Software front-end development is a costly and inefficient process, where manual coding is the predominant development approach, reuse of design artifacts is low, and cross-platform portability remains difficult, despite some trends towards HTML-based templating. In this sense, the availability of a platform-independent modeling language for describing the user interaction can bring several benefits to the development process of user interfaces.

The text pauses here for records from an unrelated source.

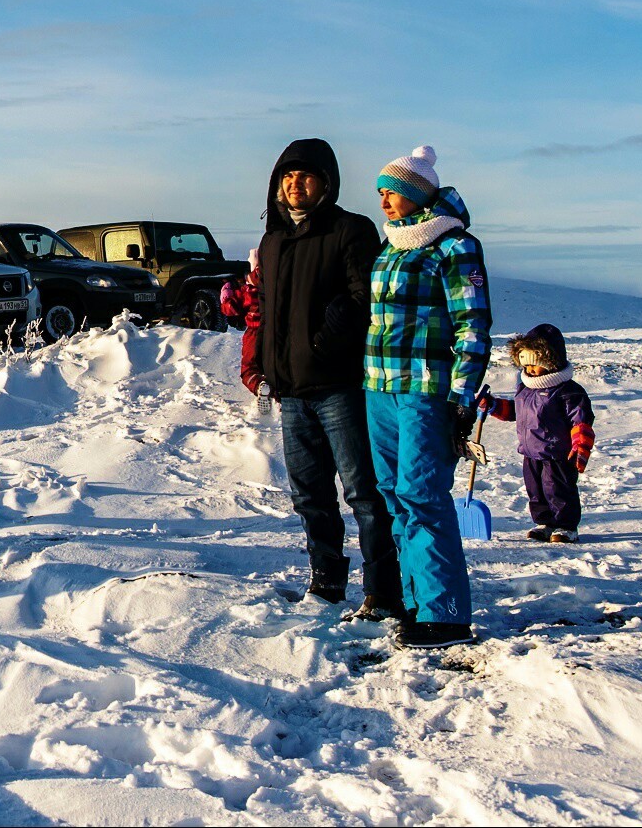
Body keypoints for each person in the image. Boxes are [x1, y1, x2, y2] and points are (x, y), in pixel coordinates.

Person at [252, 139, 402, 618]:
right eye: (287, 178)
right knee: (310, 495)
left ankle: (382, 588)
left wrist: (325, 340)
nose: (295, 185)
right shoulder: (273, 242)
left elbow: (365, 298)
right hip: (292, 392)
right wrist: (267, 368)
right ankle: (327, 582)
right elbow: (269, 315)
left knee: (363, 492)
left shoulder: (350, 230)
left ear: (327, 183)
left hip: (340, 386)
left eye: (306, 177)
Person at [365, 146, 492, 648]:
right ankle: (416, 603)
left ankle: (447, 613)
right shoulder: (390, 247)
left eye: (393, 192)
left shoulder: (455, 247)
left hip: (426, 391)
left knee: (423, 495)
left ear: (419, 194)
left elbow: (473, 325)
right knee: (394, 495)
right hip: (380, 387)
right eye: (381, 193)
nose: (385, 202)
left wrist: (462, 397)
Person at [479, 323, 595, 543]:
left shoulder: (567, 391)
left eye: (535, 364)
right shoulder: (525, 388)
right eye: (525, 364)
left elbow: (580, 421)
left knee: (558, 490)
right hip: (531, 452)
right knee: (536, 490)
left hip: (558, 454)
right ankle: (545, 522)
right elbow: (517, 410)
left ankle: (566, 526)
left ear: (551, 362)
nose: (529, 370)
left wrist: (581, 445)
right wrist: (493, 406)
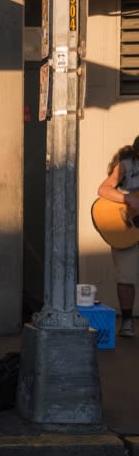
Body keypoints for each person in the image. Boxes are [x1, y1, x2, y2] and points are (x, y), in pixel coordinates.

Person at [96, 135, 139, 338]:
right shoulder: (125, 165)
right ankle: (128, 320)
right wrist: (128, 198)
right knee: (126, 277)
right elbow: (103, 189)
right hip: (127, 229)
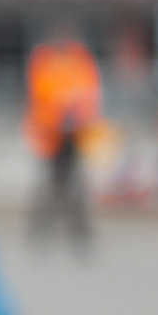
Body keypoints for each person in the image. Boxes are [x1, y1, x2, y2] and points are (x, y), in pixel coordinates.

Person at [25, 25, 100, 252]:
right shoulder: (44, 60)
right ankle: (40, 232)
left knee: (75, 186)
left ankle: (80, 234)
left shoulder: (80, 60)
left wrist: (78, 115)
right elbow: (38, 94)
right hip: (50, 133)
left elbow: (89, 92)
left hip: (75, 133)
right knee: (48, 185)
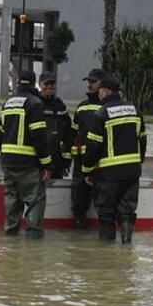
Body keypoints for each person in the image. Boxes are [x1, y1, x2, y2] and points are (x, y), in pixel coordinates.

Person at [81, 74, 146, 244]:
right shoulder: (135, 111)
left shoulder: (101, 113)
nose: (99, 94)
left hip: (109, 174)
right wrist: (137, 163)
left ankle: (107, 252)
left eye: (100, 90)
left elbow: (93, 145)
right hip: (132, 172)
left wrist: (86, 170)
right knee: (127, 211)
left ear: (107, 91)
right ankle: (126, 245)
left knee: (106, 213)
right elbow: (143, 140)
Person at [0, 69, 53, 238]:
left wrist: (5, 155)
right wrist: (46, 164)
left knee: (12, 199)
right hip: (28, 163)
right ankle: (34, 240)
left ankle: (10, 235)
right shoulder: (35, 103)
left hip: (8, 162)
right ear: (35, 83)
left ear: (18, 83)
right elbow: (39, 137)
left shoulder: (7, 103)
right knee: (35, 200)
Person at [67, 68, 105, 229]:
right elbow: (73, 134)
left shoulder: (108, 107)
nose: (89, 85)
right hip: (81, 163)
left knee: (103, 201)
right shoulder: (81, 107)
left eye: (93, 82)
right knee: (79, 201)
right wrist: (67, 159)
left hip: (102, 163)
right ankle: (79, 233)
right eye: (88, 81)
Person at [38, 71, 72, 179]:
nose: (49, 87)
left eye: (52, 84)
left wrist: (66, 160)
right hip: (37, 159)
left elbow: (69, 133)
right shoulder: (35, 104)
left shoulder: (60, 106)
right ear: (40, 84)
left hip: (56, 157)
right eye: (46, 84)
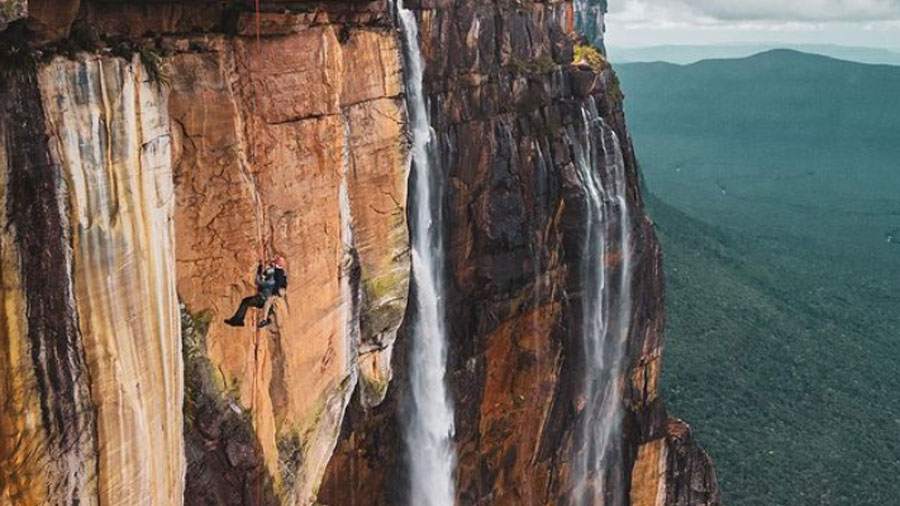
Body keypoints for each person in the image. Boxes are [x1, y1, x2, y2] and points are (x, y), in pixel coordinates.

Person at [224, 256, 287, 327]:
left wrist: (259, 271)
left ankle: (238, 320)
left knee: (246, 301)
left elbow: (259, 281)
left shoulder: (273, 276)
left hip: (263, 298)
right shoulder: (281, 274)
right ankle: (267, 317)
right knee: (264, 306)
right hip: (268, 299)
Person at [257, 255, 287, 328]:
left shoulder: (278, 271)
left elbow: (278, 283)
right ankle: (270, 312)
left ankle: (264, 319)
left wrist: (273, 293)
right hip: (279, 289)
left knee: (267, 302)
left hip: (278, 290)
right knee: (269, 301)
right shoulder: (278, 269)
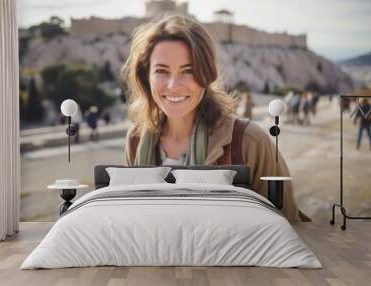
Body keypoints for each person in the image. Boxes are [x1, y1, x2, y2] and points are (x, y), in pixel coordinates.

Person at [121, 15, 309, 222]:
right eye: (161, 71)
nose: (173, 85)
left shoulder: (248, 141)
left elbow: (286, 223)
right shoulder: (136, 140)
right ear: (146, 76)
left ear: (207, 74)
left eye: (188, 71)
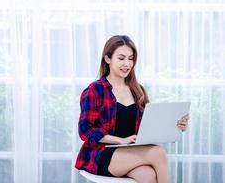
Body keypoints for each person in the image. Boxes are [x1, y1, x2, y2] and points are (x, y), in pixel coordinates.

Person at [75, 35, 189, 183]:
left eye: (131, 58)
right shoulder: (95, 90)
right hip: (102, 153)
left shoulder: (138, 90)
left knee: (148, 176)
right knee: (158, 153)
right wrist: (120, 140)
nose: (127, 64)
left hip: (129, 152)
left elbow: (148, 125)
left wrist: (175, 126)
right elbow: (85, 130)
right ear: (107, 59)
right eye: (121, 58)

This speech focuses on the modeling of software UIs through graphical domain-specific languages and in particular  shows the new standard adopted by OMG called IFML (Interaction Flow Modeling Language) at work. The speech illustrates the basic concepts of IFML, presents the design best practices and integration with other modelling languages, and discusses some large-scale industrial experiences (also featuring quantitative measures of productivity) achieved through IFML and associated full code generation techniques.   




 

 

Model Driven Engineering and Functional Safety

Mark van den Brand
Mathematics And Computer Science, Eindhoven University of Technology
Netherlands
http://www.win.tue.nl/~mvdbrand
 

Brief Bio
Mark van den Brand started his study computer science in 1982 at the Radboud University Nijmegen (The Netherlands). In 1987 he became a PhD student at the Radboud University Nijmegen. In 1992 he started as assistent professor in the Programming Research Group at the University of Amsterdam. In 1997 he switched from University of Amsterdam to CWI (Centrum voor Wiskunde en Informatica) and became senior researcher and project leader on the ASF+SDF project. The ASF+SDF project is one of the main research topics of the Interactive Software Development and Renovation group. Since 2006 Mark van den Brand is a full professor of Software Engineering and Technology at TU/e in the Department of Mathematics and Computer Science. Since May 2009 he is visiting professor at Royal Holloway, University of London. His current research activities are on generic language technology, and model driven engineering. A number of his research topics are to investigate the correctness and quality aspects of model transformations, and the use of meta-modeling techniques in the area of functional safety.  The SET group participates/participated a number of (industrial) projects related to model driven engineering and software evolution. The goal of his research is to investigate the correctness and quality aspects of model transformations. He is president of the European Association of Programming Languages and Systems (EAPLS) and chair of the steering committee of Software Language Engineering. He was six times guest editor of special issues of Science of Computer Programming on academic software development (Experimental Software and Toolkits (EST)). He is member of the editorial board of the journal of Science of Computer Programming, Central European Journal for Computer Science, and Journal of Computer Languages, Systems and Structures.


Abstract
The development of software for domains such as avionics, automotive and healthcare is heavily regulated via safety standards. The effort to interpret the underlying standards is cumbersome and time consuming. The certification of components is expensive. Changing the components or applying the components in another domain involves in many cases re-certification. The representation of relevant information from standards in an electronic form enables, for instance, a faster and more robust safety argumentation. In the OPENCOSS project, www.opencoss.eu, a generic meta-model is developed to support the re-use of safety assurance data. Based on this generic meta-model, conceptual models in the form of meta-models to represent standards, e.g. the ISO 26262 standard, are derived. Model transformations are used to express the mapping between the conceptual models of the safety standards. Furthermore, the safety standard conceptual models can facilitate the construction of safety cases via (derived) vocabularies. This reduces inconsistencies and improves the clearness of the safety cases. Safety argumentation editors, based on EMF and Xtext, have been developed.